The Cyclades are some of the most well-known islands in the world. Dotting the Aegean Sea in Greece with their small whitewashed houses, rugged cliffs, golden beaches, and breathtaking landscapes, they are a highly-favored destination for travelers from across the globe. At the southwestern-most point of the Cyclades, between Athens and Crete, lies the island of Milos – a hidden gem with a story to tell.

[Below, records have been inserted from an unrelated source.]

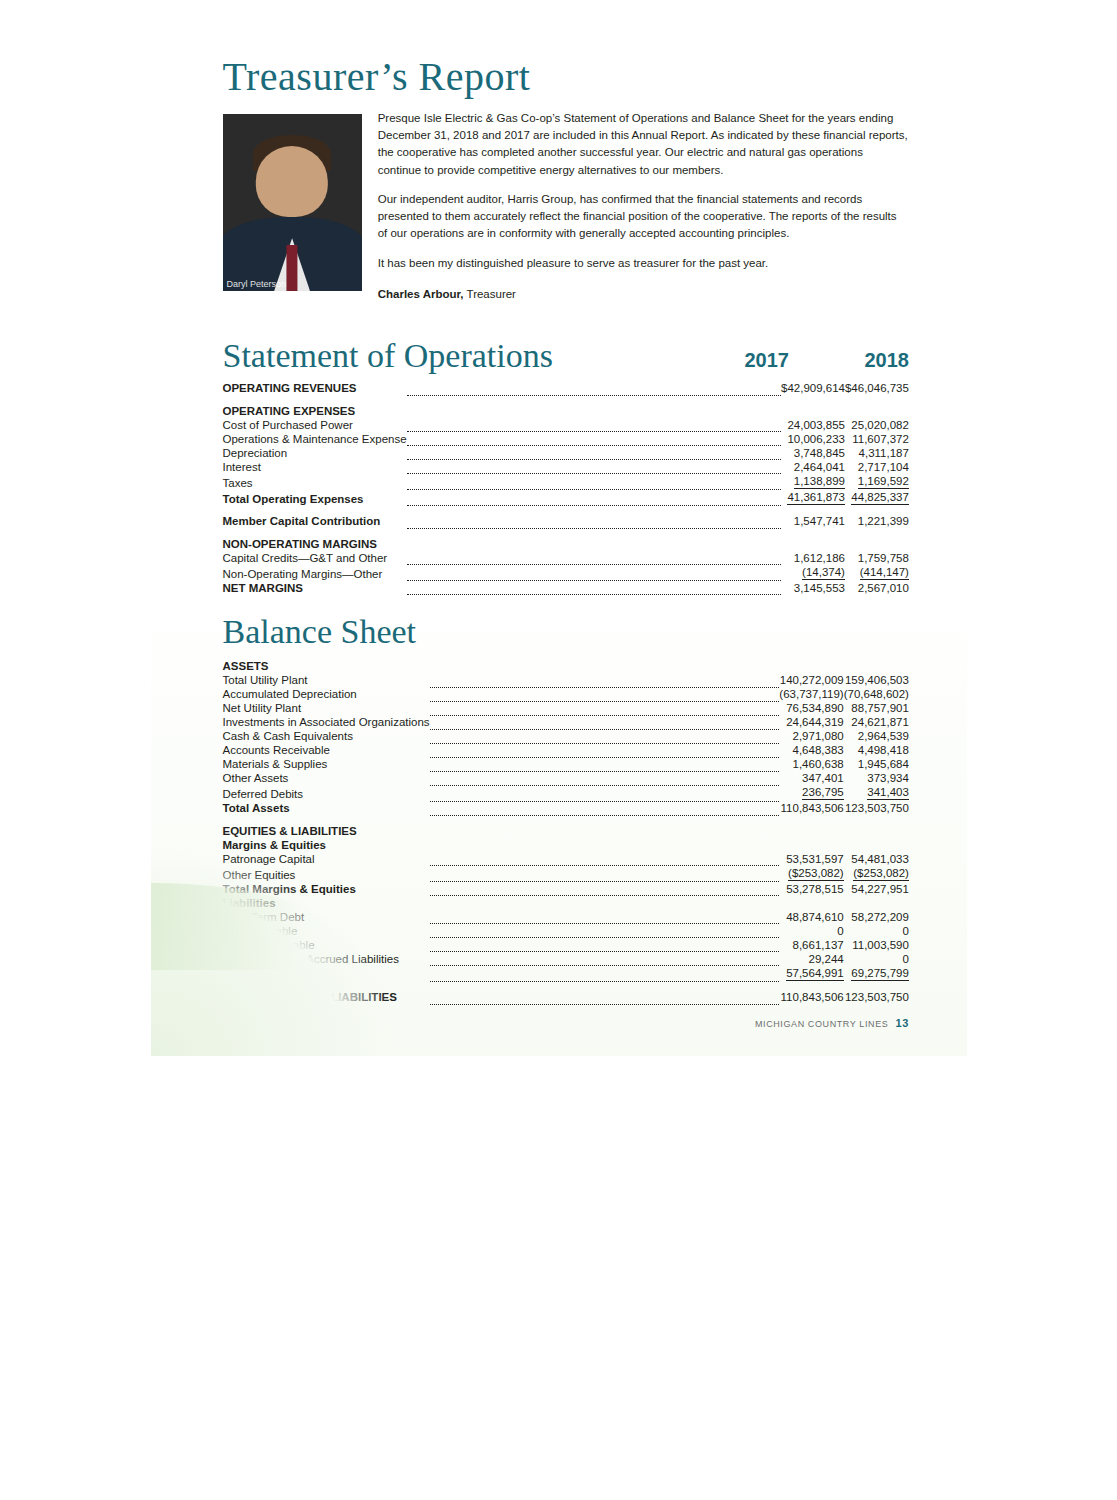Treasurer’s Report
Daryl Peterson
Presque Isle Electric & Gas Co-op’s Statement of Operations and Balance Sheet for the years ending December 31, 2018 and 2017 are included in this Annual Report. As indicated by these financial reports, the cooperative has completed another successful year. Our electric and natural gas operations continue to provide competitive energy alternatives to our members.
Our independent auditor, Harris Group, has confirmed that the financial statements and records presented to them accurately reflect the financial position of the cooperative. The reports of the results of our operations are in conformity with generally accepted accounting principles.
It has been my distinguished pleasure to serve as treasurer for the past year.
Charles Arbour, Treasurer
Statement of Operations
2017 2018
| OPERATING REVENUES | | $42,909,614 | $46,046,735 |
| OPERATING EXPENSES | | | |
| Cost of Purchased Power | | 24,003,855 | 25,020,082 |
| Operations & Maintenance Expense | | 10,006,233 | 11,607,372 |
| Depreciation | | 3,748,845 | 4,311,187 |
| Interest | | 2,464,041 | 2,717,104 |
| Taxes | | 1,138,899 | 1,169,592 |
| Total Operating Expenses | | 41,361,873 | 44,825,337 |
| Member Capital Contribution | | 1,547,741 | 1,221,399 |
| NON-OPERATING MARGINS | | | |
| Capital Credits—G&T and Other | | 1,612,186 | 1,759,758 |
| Non-Operating Margins—Other | | (14,374) | (414,147) |
| NET MARGINS | | 3,145,553 | 2,567,010 |
Balance Sheet
| ASSETS | | | |
| Total Utility Plant | | 140,272,009 | 159,406,503 |
| Accumulated Depreciation | | (63,737,119) | (70,648,602) |
| Net Utility Plant | | 76,534,890 | 88,757,901 |
| Investments in Associated Organizations | | 24,644,319 | 24,621,871 |
| Cash & Cash Equivalents | | 2,971,080 | 2,964,539 |
| Accounts Receivable | | 4,648,383 | 4,498,418 |
| Materials & Supplies | | 1,460,638 | 1,945,684 |
| Other Assets | | 347,401 | 373,934 |
| Deferred Debits | | 236,795 | 341,403 |
| Total Assets | | 110,843,506 | 123,503,750 |
| EQUITIES & LIABILITIES | | | |
| Margins & Equities | | | |
| Patronage Capital | | 53,531,597 | 54,481,033 |
| Other Equities | | ($253,082) | ($253,082) |
| Total Margins & Equities | | 53,278,515 | 54,227,951 |
| Liabilities | | | |
| Long Term Debt | | 48,874,610 | 58,272,209 |
| Notes Payable | | 0 | 0 |
| Accounts Payable | | 8,661,137 | 11,003,590 |
| Other Current & Accrued Liabilities | | 29,244 | 0 |
| Total Liabilities | | 57,564,991 | 69,275,799 |
| TOTAL EQUITIES & LIABILITIES | | 110,843,506 | 123,503,750 |
MICHIGAN COUNTRY LINES 13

In 1820, a French naval officer and amateur archaeologist named Olivier Voutier made an unusual discovery. He found a marble statue of a woman’s torso, hidden in the recesses of a crumbling wall. That statue is what the world knows today as the famed “Venus de Milo” (Aphrodite of Milos). After a lengthy campaign to move her off of the island, the statue now greets visitors at the Louvre in Paris.
Besides its claim to the origins of one of the most famous sculptures in history, Milos stands on its own as a world-class tourist destination. Formed by an ancient volcano, the island is still home to some of the same hot springs that Hippocrates wrote about long ago.
The hillside is home to a flourishing mining industry that paints the landscape with a dazzling array of crystals, volcanic ash, and oxidized metal. It is also home to ancient catacombs, the remains of an imposing, 7,000-seat amphitheater, and countless museums that showcase the island’s rich history.
Its pristine turquoise beaches, imposing white cliffs, and fresh seafood makes Milos well worth the scenic catamaran ride from Athens. While it may not have the same notoriety as islands like Santorini or Mykonos, this quiet oasis in the Cyclades offers the best that Greek culture, cuisine, and hospitality have to offer.